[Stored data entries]
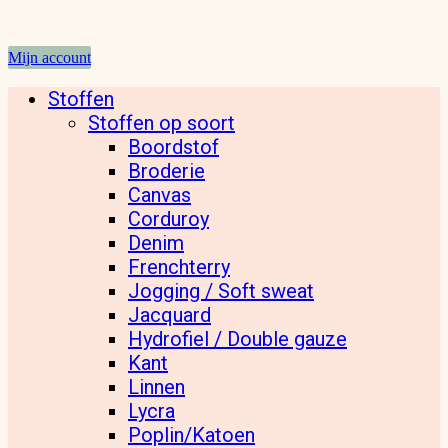
Mijn account
Stoffen
Stoffen op soort
Boordstof
Broderie
Canvas
Corduroy
Denim
Frenchterry
Jogging / Soft sweat
Jacquard
Hydrofiel / Double gauze
Kant
Linnen
Lycra
Poplin/Katoen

TASK REQUIREMENTS: Please render the text lines from all the entries above as a Markdown table with the columns "No." and "Line", numbering each row and skipping blank lines. Leave the pictures out of the answer.

SOLUTION TO THIS EXERCISE:
| No. | Line |
|---|---|
| 1 | Mijn account |
| 2 | Stoffen |
| 3 | Stoffen op soort |
| 4 | Boordstof |
| 5 | Broderie |
| 6 | Canvas |
| 7 | Corduroy |
| 8 | Denim |
| 9 | Frenchterry |
| 10 | Jogging / Soft sweat |
| 11 | Jacquard |
| 12 | Hydrofiel / Double gauze |
| 13 | Kant |
| 14 | Linnen |
| 15 | Lycra |
| 16 | Poplin/Katoen |